In quel viaggio rimasi affascinata dai Kibbuztim (Degania B) con quella
vita collettiva estrema e ricca culturalmente; pensavo invece che fosse
solo folklore che numerosi osservanti stessero seduti di sabato sui
cordoli dei marciapiedi a tirare sassate contro le automobili di
quelli che non rispettavano il sabato. Ma avevamo anche avuto un
ricevimento dal ministro dell'agricoltura che ci aveva detto che loro
erano capaci di far piovere, ma non lo facevano e ai nostri "perché?"
rispose che non conoscevano ancora abbastanza bene il regime dei venti e
avrebbe potuto piovere anche in Giordania. Raccogliendo le mie memorie
della Scrittura avevo detto:"ma il Signore piove sul buono e sul cattivo"
e ho avuta la folgorante risposta: "ma io non sono il Signore": da quel
giorno evito di avere contese con rabbini per di più ministri.
I
Palestinesi del resto fanno atti di terrorismo (dirottamenti) fino a
sparare sugli atleti delle Olimpiadi di Monaco e questo non lo accetto.
Quando lanciano la prima Intifada penso che hanno fatto una scelta giusta,
quella di una forma di difesa popolare nonviolenta: "naturalmente" noi, i
popoli dell'occidente che ci riteniamo il meglio che ci sia al mondo non
facciamo il puro niente perché quella scelta frutti una via d'uscita.
E quando Sharon fa la trappola della Spianata delle Moschee e Arafat ci
casca o pensa di sfruttarla o viene costretto da chi è più potente di lui
e fa partire una seconda Intifada militarista e armata e poi partono gli
attentati suicidi sempre più numerosi mi do quasi per disperata: nei due
popoli le persone disposte a ragionare sembrano sempre più isolate e il
fondamentalismo sempre più diffuso: i Palestinesi erano noti per essere i
più laici della regione tra gli Arabi ed ecco le donne, sempre state
politicamente attive in prima persona, anche contro Arafat quando
occorreva, scompaiono e perdono identità e diventano ruoli, cioè le madri
e vedove degli Eroi, un vero pianto!.
Credo
che noi popoli non coinvolti direttamente nella vicenda dobbiamo diventare
capaci di tenere alcune distanze politiche etiche ed emotive in modo da
poter fare da ponte tra chi nei due popoli invischiati è ancora capace di
essere ragionevole tollerante aperto critico.
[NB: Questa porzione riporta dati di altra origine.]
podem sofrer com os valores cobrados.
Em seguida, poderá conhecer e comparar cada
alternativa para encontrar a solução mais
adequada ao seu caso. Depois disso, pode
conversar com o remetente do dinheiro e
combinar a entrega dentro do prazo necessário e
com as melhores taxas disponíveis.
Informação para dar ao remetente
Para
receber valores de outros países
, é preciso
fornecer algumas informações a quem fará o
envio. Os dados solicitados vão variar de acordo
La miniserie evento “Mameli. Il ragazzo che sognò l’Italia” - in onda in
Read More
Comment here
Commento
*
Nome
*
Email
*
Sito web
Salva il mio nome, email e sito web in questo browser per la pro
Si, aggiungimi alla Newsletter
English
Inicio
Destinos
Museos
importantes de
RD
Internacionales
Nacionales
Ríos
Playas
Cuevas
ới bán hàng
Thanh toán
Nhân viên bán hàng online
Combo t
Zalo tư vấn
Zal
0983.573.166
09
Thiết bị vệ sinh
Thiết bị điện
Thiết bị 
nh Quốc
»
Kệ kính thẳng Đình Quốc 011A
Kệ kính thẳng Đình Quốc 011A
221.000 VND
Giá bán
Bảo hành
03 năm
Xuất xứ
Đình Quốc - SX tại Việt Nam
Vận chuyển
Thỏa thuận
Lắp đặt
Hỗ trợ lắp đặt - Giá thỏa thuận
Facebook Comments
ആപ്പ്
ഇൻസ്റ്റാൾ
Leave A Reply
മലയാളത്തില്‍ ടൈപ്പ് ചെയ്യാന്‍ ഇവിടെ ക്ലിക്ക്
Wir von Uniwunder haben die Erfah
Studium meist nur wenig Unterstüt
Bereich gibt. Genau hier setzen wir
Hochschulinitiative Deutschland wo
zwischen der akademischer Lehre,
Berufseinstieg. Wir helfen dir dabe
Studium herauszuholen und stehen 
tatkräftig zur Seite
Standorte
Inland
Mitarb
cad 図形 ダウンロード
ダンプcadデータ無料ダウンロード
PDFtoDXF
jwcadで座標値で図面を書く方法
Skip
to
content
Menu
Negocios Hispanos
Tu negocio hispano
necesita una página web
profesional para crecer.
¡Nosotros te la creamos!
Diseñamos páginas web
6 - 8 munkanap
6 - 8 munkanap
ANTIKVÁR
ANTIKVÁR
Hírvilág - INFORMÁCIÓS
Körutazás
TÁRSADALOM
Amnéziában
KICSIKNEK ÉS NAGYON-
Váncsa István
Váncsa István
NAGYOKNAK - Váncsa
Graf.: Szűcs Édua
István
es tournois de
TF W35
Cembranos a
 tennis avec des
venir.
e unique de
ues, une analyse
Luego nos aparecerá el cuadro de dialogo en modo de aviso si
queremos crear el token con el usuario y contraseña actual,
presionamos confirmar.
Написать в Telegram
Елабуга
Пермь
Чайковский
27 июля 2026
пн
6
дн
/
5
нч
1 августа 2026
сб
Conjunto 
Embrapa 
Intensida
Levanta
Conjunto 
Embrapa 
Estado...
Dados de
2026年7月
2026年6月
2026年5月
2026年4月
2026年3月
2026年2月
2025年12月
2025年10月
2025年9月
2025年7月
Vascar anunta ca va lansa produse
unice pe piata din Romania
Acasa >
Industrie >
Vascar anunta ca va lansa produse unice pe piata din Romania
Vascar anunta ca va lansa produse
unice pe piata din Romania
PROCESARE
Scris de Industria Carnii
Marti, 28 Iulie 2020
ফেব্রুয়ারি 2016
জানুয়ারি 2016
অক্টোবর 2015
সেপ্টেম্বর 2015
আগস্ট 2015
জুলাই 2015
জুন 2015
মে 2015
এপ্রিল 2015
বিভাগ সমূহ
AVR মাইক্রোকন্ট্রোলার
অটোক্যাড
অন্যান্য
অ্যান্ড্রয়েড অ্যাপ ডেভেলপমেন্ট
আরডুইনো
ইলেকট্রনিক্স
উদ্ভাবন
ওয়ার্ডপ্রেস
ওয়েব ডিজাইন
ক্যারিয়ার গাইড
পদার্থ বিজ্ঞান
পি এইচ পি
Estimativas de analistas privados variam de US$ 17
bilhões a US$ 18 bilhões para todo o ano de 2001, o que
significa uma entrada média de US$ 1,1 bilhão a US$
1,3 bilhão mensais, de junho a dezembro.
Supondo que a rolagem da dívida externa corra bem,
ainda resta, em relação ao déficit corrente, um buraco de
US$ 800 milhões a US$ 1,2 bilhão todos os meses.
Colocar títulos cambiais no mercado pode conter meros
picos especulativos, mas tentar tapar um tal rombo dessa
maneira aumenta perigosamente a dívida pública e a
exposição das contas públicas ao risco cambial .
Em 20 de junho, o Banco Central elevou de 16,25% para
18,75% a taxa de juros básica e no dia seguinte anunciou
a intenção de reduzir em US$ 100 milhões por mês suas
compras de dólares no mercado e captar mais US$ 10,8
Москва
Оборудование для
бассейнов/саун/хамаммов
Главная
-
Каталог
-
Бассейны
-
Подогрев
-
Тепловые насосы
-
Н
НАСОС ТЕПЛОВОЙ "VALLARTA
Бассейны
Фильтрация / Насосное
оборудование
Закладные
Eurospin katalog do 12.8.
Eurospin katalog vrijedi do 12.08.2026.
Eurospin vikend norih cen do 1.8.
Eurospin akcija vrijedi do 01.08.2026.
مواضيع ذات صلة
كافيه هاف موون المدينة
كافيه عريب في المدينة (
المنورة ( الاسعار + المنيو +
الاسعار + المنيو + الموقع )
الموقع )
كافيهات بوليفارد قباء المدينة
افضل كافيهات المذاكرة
Non vedo altra strada né
altra funzione possibile per evitare coazioni a ripetere.
Intanto a giugno dello scorso anno prendo parte a un seminario in
preparazione del Social forum europeo di Firenze. La riunione si tiene in
un centro sociale occupato che si trova nel ghetto di Roma, luogo nel
quale ero sempre andata con grande sicurezza e tranquillità. Siamo lì che
discutiamo e veniamo assediati da una banda di giovani ebrei romani
urlanti come fossero allo stadio, curva sud, che ci vogliono cacciare.
Nell'intervallo di pranzo andando a cercare un bar avevo visto che su
tutti i bar e le trattorie erano affissi volantini inneggianti ad Israele
che vincerà, ha sempre vinto ecc., che avevano suscitato echi funesti in
me, ma non ci avevo fatto caso più di tanto. Dopo trattative condotte
anche abbastanza male da noi, possiamo uscire e Rossana Rossanda Ferrajoli
e io veniamo accolti insieme a tutti gli altri al grido di "terroristi!",
che non mi era ancora mai capitato. Nel ghetto alle ultime elezioni ha
vinto la destra.
Insieme ad altre ho dato vita a una Convenzione permanente di Donne contro
le guerre che ha una articolazione teorica di nome Associazione "Rosa Luxemburg": vogliamo costruire una cultura politica che escluda la guerra
come strumento per il governo dei conflitti. Rosa con i suoi scritti e la
vita ci fornisce tracce di pensiero e pratiche di azione di grande respiro
e attualità, anche per una ipotesi rivoluzionaria non
leninista-militarista ma sociale e quasi senza stato. E anche molti
suggerimenti di analisi economica ecc. Rosa era ebrea, come si sa, e
quando fuggì dalla Polonia nativa, che era sotto gli Zar, per andare in
Germania fu preceduta dai suoi compagni del partito socialista polacco con
una lettera ai compagni del partito socialdemocratico tedesco in cui si
diceva: "arriverà da voi Rosa Luxemburg, non lascatevi sedurre da quella
ragazzotta ebrea polacca": carini,no? e
adesso giuro che sto zitta per un pezzo.